BAH Dataset for Ambivalence/Hesitancy Recognition in Videos for Digital Behavioural Change
Manuela González-González, Soufiane Belharbi, Muhammad Osama Zeeshan, Masoumeh Sharafi, Muhammad Haseeb Aslam, Marco Pedersoli, Alessandro Lameiras Koerich, Simon L Bacon, Eric Granger
TL;DR
This paper tackles the lack of datasets for automatic Ambivalence/Hesitancy (A/H) recognition in health contexts by introducing the BAH dataset, a multimodal video collection from 300 Canadian participants answering seven prompts designed to elicit A/H. Each video is annotated by behavioural experts at video- and frame-level, with onset/offset timestamps and cross-modal cues, plus transcripts and participant metadata; data are public with accompanying code and pretrained weights. Baseline experiments assess visual, audio, and text modalities, both individually and in fusion, revealing that temporal context and multimodal integration improve A/H recognition, while zero-shot and domain-adaptive personalization experiments illustrate a path toward personalized digital health interventions. The dataset supports frame- and video-level tasks and enables development of context-aware, interpretable models for automated health coaching and avatar-driven interventions, with potential impact on scalable behavioural change programs. Overall, BAH provides a rigorous resource and initial benchmarks to advance A/H recognition in the wild for digital health.
Abstract
Ambivalence and hesitancy (A/H), a closely related construct, is the primary reasons why individuals delay, avoid, or abandon health behaviour changes. It is a subtle and conflicting emotion that sets a person in a state between positive and negative orientations, or between acceptance and refusal to do something. It manifests by a discord in affect between multiple modalities or within a modality, such as facial and vocal expressions, and body language.
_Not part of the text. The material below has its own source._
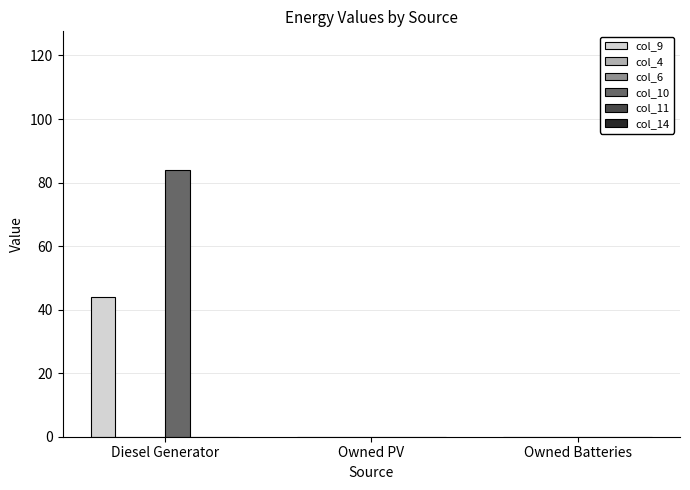

Rank the categories by col_14 value from highest to lowest.

Diesel Generator, Owned PV, Owned Batteries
Although experts can be trained to recognize A/H as done for in-person interactions, integrating them into digital health interventions is costly and less effective. Automatic A/H recognition is therefore critical for the personalization and cost-effectiveness of digital behaviour change interventions. However, no datasets currently exists for the design of machine learning models to recognize A/H. This paper introduces the Behavioural Ambivalence/Hesitancy (BAH) dataset collected for multimodal recognition of A/H in videos. It contains 1,427 videos with a total duration of 10.60 hours captured from 300 participants across Canada answering predefined questions to elicit A/H. It is intended to mirror real-world online personalized behaviour change interventions. BAH is annotated by three experts to provide timestamps that indicate where A/H occurs, and frame- and video-level annotations with A/H cues. Video transcripts, cropped and aligned faces, and participants' meta-data are also provided. Since A and H manifest similarly in practice, we provide a binary annotation indicating the presence or absence of A/H. Additionally, this paper includes benchmarking results using baseline models on BAH for frame- and video-level recognition, zero-shot prediction, and personalization using source-free domain adaptation. The data, code, and pretrained weights are available.